• [TASK DESCRIPTION]: Reproduce every entry exactly and leave its pictures out.

• [DATASET EXTRACT]:
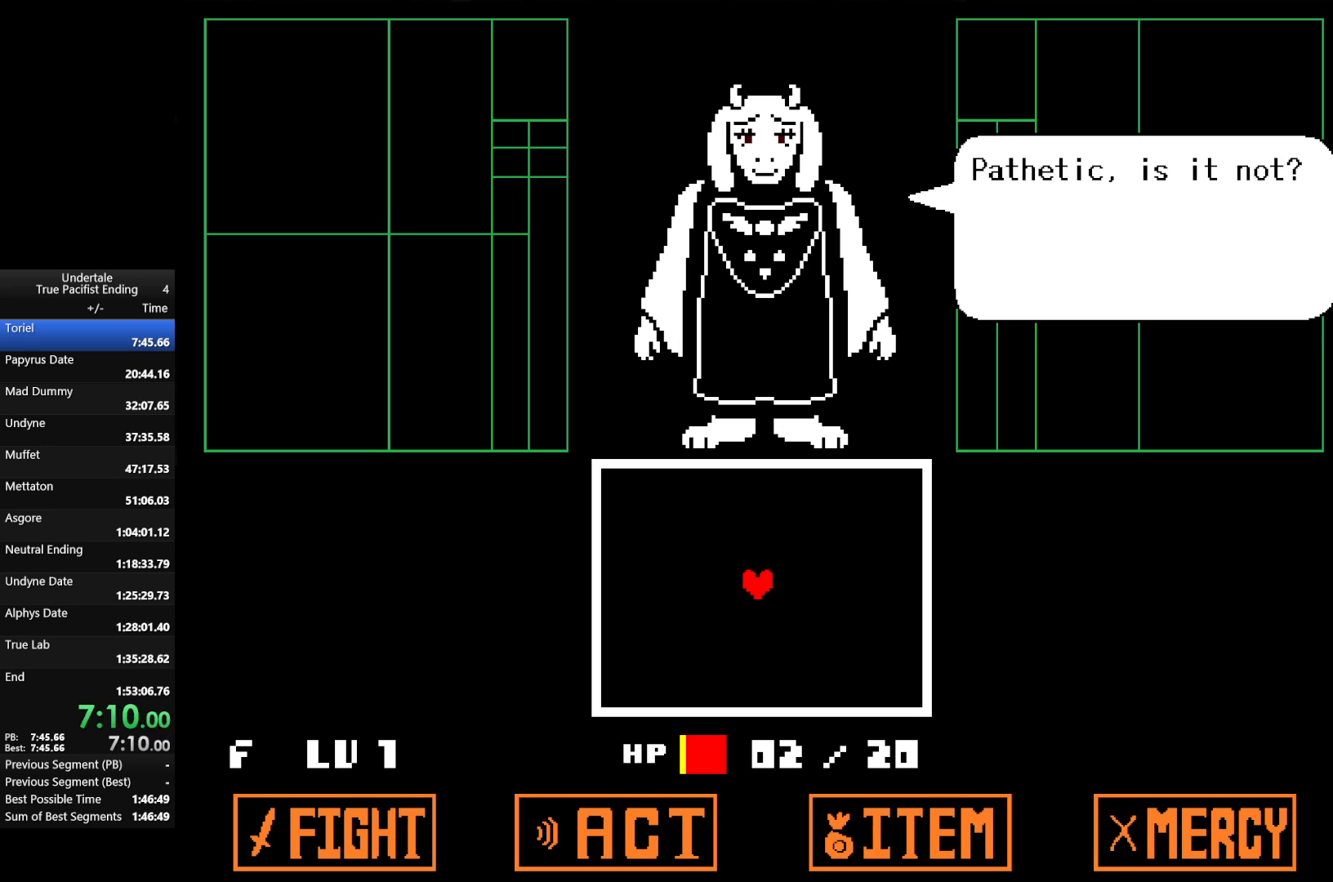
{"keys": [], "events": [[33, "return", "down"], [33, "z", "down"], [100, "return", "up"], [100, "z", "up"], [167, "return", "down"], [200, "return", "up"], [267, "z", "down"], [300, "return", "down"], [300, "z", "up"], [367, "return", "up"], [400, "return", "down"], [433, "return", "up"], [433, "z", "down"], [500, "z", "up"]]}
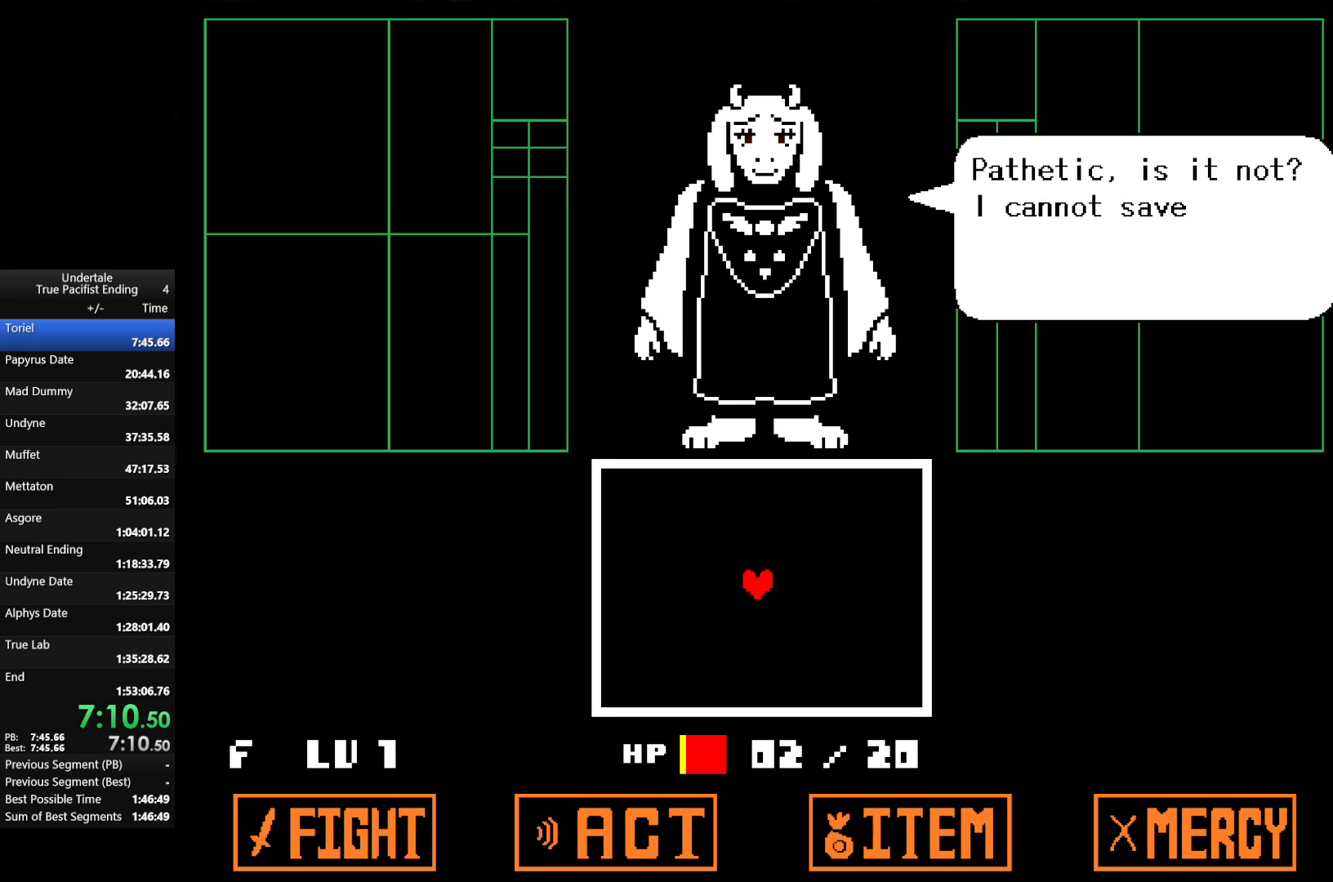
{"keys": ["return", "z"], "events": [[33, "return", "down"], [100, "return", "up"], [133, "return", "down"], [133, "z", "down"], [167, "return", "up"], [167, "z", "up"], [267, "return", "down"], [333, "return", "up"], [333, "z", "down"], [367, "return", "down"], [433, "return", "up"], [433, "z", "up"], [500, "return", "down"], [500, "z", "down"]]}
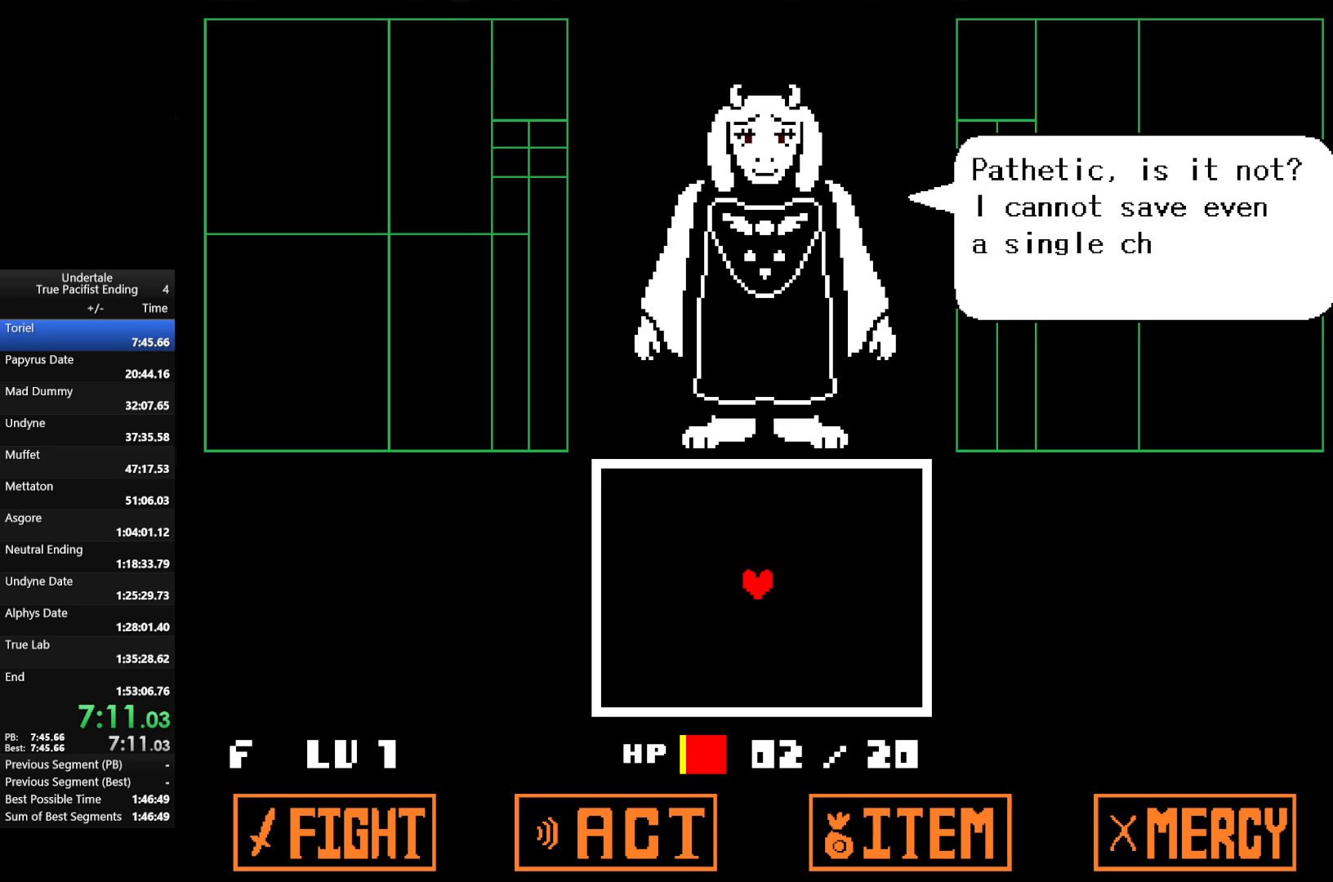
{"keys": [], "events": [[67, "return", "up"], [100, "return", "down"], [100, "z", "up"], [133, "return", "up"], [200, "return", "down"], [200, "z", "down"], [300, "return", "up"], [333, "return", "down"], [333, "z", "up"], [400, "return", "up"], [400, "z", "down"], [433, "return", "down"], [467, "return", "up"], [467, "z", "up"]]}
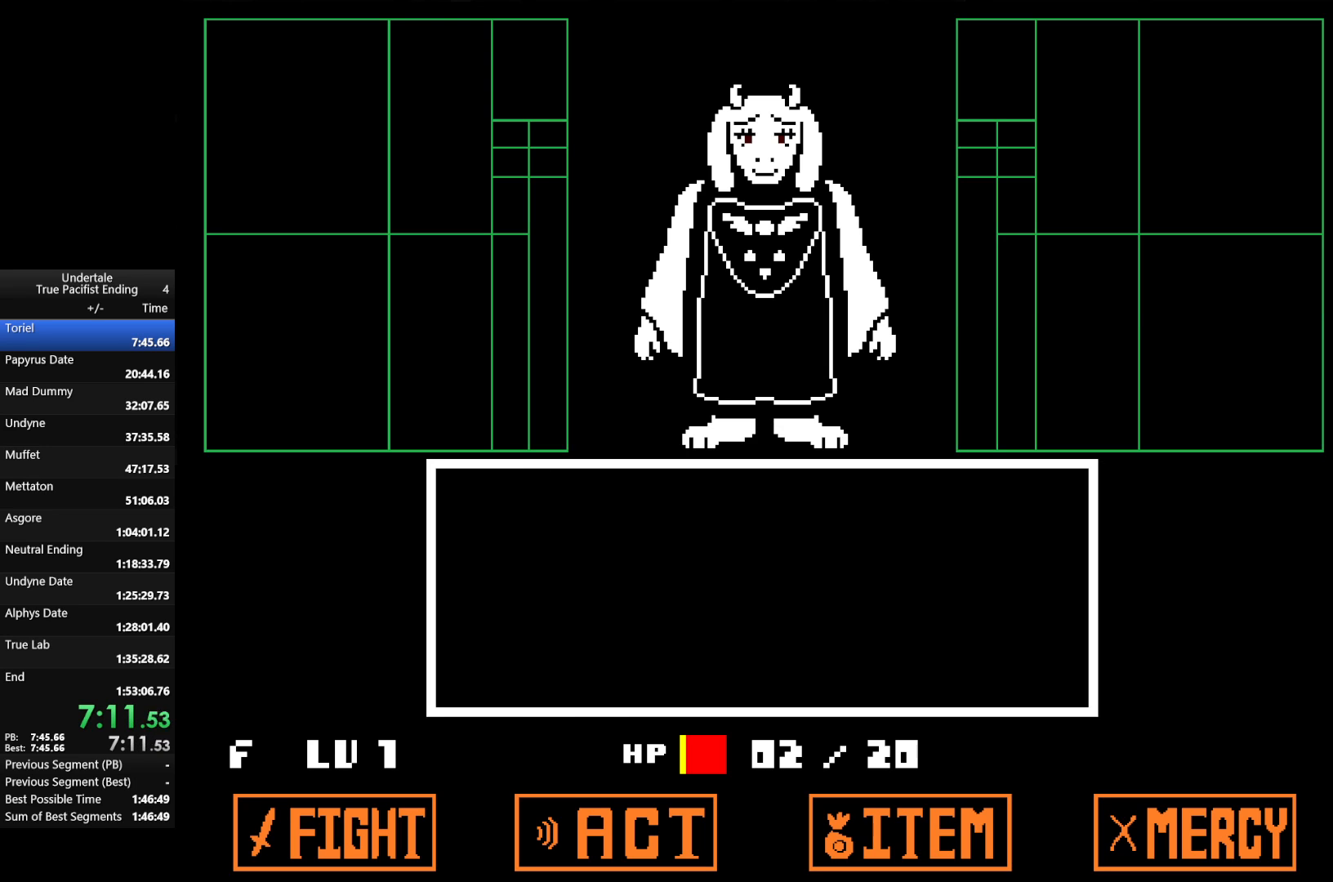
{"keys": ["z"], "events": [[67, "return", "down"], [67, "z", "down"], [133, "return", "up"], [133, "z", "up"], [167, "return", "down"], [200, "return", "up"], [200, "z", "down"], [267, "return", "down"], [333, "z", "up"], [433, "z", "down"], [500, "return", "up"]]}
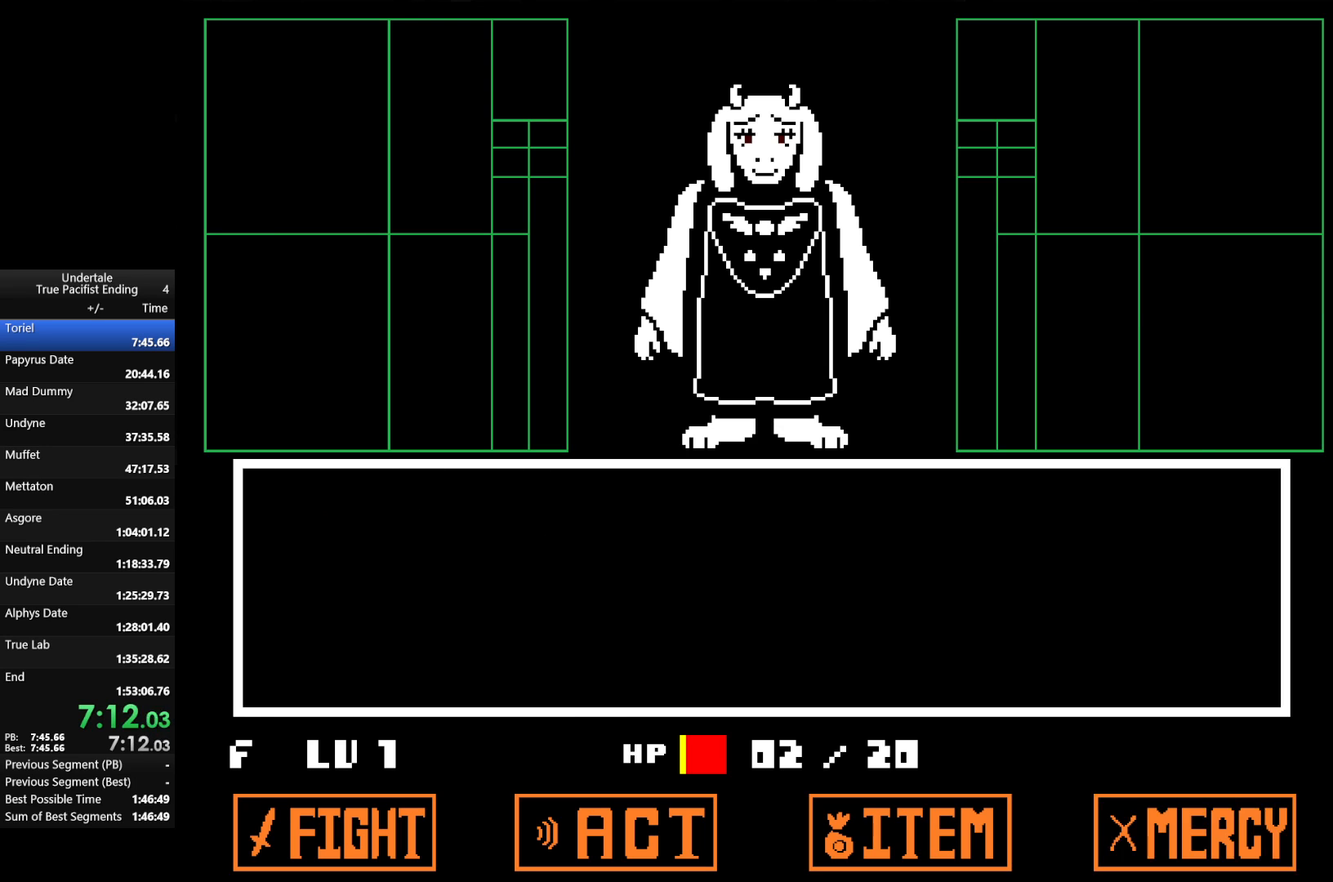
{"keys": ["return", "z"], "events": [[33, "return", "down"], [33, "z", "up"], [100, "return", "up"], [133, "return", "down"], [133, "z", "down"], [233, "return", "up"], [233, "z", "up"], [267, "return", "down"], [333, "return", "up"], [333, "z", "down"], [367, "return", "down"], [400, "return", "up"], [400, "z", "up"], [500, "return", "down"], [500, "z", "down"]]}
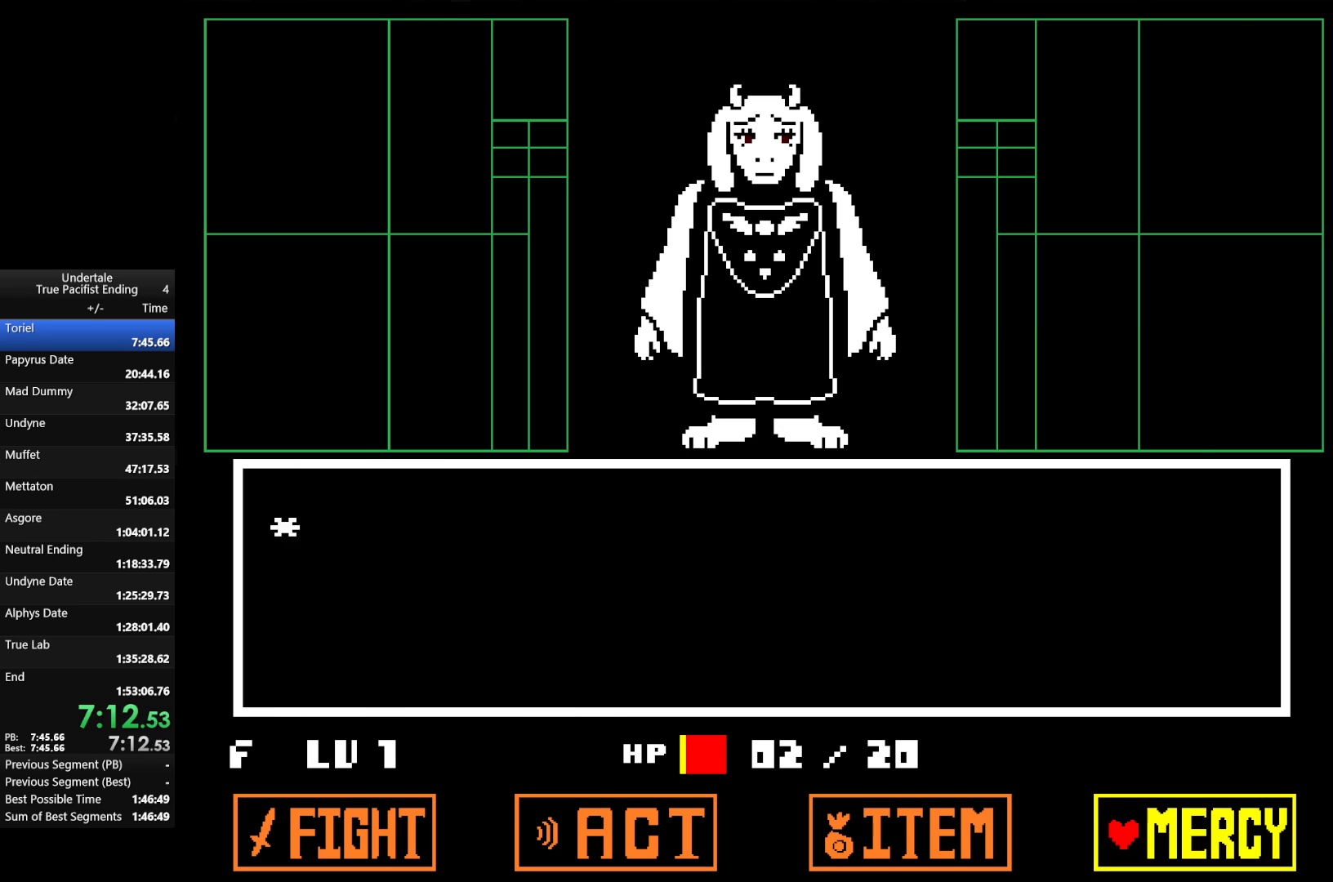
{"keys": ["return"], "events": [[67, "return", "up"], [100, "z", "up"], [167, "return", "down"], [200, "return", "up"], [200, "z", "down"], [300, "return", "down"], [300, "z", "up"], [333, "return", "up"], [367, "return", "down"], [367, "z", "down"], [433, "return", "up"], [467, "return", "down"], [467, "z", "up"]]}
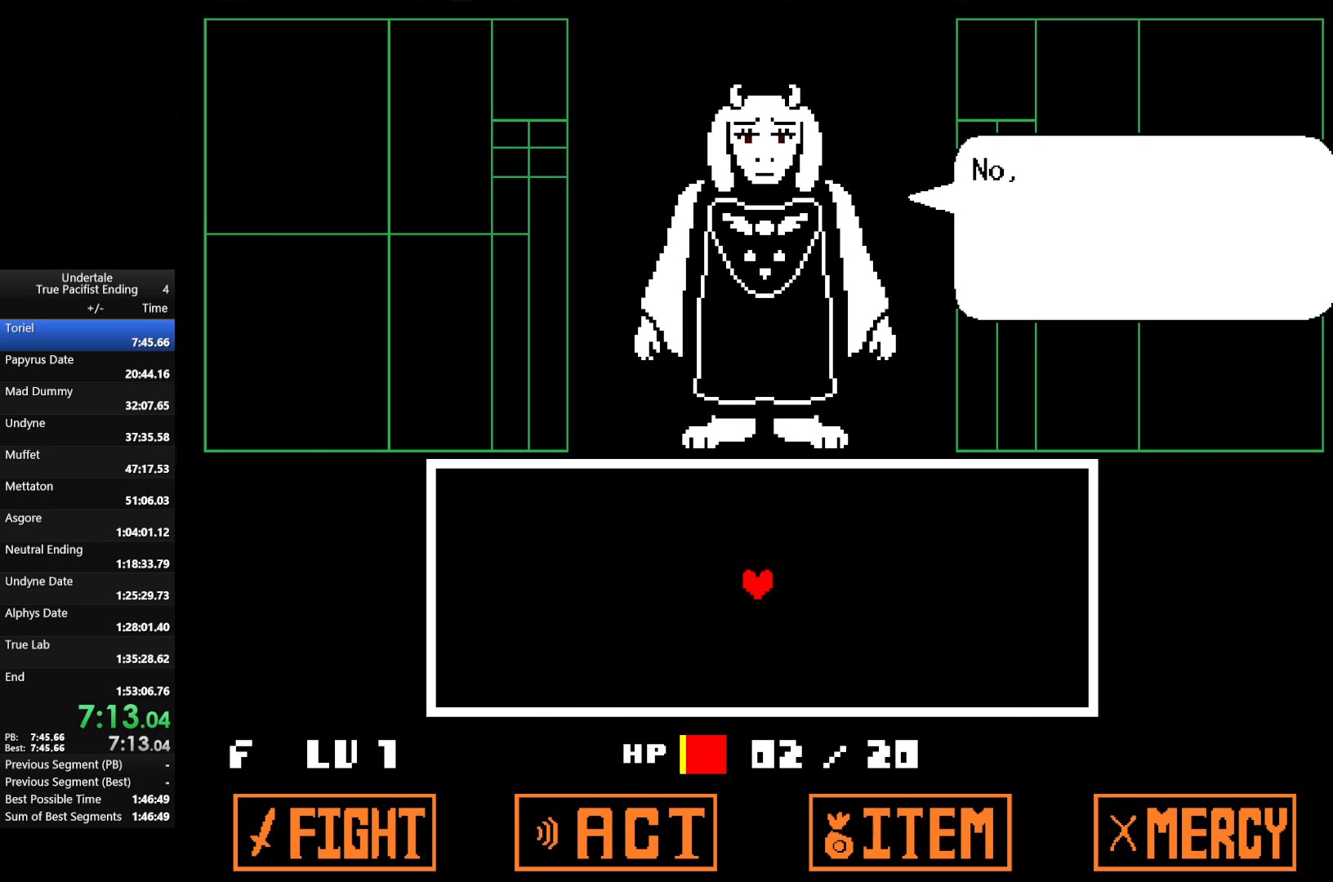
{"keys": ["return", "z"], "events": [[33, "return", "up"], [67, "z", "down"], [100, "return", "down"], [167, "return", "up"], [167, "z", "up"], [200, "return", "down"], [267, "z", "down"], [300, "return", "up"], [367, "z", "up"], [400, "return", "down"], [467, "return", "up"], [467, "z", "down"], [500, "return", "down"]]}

• [RESULT OF THE TASK]:
{"keys": [], "events": [[33, "return", "down"], [33, "z", "down"], [100, "return", "up"], [100, "z", "up"], [167, "return", "down"], [200, "return", "up"], [267, "z", "down"], [300, "return", "down"], [300, "z", "up"], [367, "return", "up"], [400, "return", "down"], [433, "return", "up"], [433, "z", "down"], [500, "z", "up"]]}
{"keys": ["return", "z"], "events": [[33, "return", "down"], [100, "return", "up"], [133, "return", "down"], [133, "z", "down"], [167, "return", "up"], [167, "z", "up"], [267, "return", "down"], [333, "return", "up"], [333, "z", "down"], [367, "return", "down"], [433, "return", "up"], [433, "z", "up"], [500, "return", "down"], [500, "z", "down"]]}
{"keys": [], "events": [[67, "return", "up"], [100, "return", "down"], [100, "z", "up"], [133, "return", "up"], [200, "return", "down"], [200, "z", "down"], [300, "return", "up"], [333, "return", "down"], [333, "z", "up"], [400, "return", "up"], [400, "z", "down"], [433, "return", "down"], [467, "return", "up"], [467, "z", "up"]]}
{"keys": ["z"], "events": [[67, "return", "down"], [67, "z", "down"], [133, "return", "up"], [133, "z", "up"], [167, "return", "down"], [200, "return", "up"], [200, "z", "down"], [267, "return", "down"], [333, "z", "up"], [433, "z", "down"], [500, "return", "up"]]}
{"keys": ["return", "z"], "events": [[33, "return", "down"], [33, "z", "up"], [100, "return", "up"], [133, "return", "down"], [133, "z", "down"], [233, "return", "up"], [233, "z", "up"], [267, "return", "down"], [333, "return", "up"], [333, "z", "down"], [367, "return", "down"], [400, "return", "up"], [400, "z", "up"], [500, "return", "down"], [500, "z", "down"]]}
{"keys": ["return"], "events": [[67, "return", "up"], [100, "z", "up"], [167, "return", "down"], [200, "return", "up"], [200, "z", "down"], [300, "return", "down"], [300, "z", "up"], [333, "return", "up"], [367, "return", "down"], [367, "z", "down"], [433, "return", "up"], [467, "return", "down"], [467, "z", "up"]]}
{"keys": ["return", "z"], "events": [[33, "return", "up"], [67, "z", "down"], [100, "return", "down"], [167, "return", "up"], [167, "z", "up"], [200, "return", "down"], [267, "z", "down"], [300, "return", "up"], [367, "z", "up"], [400, "return", "down"], [467, "return", "up"], [467, "z", "down"], [500, "return", "down"]]}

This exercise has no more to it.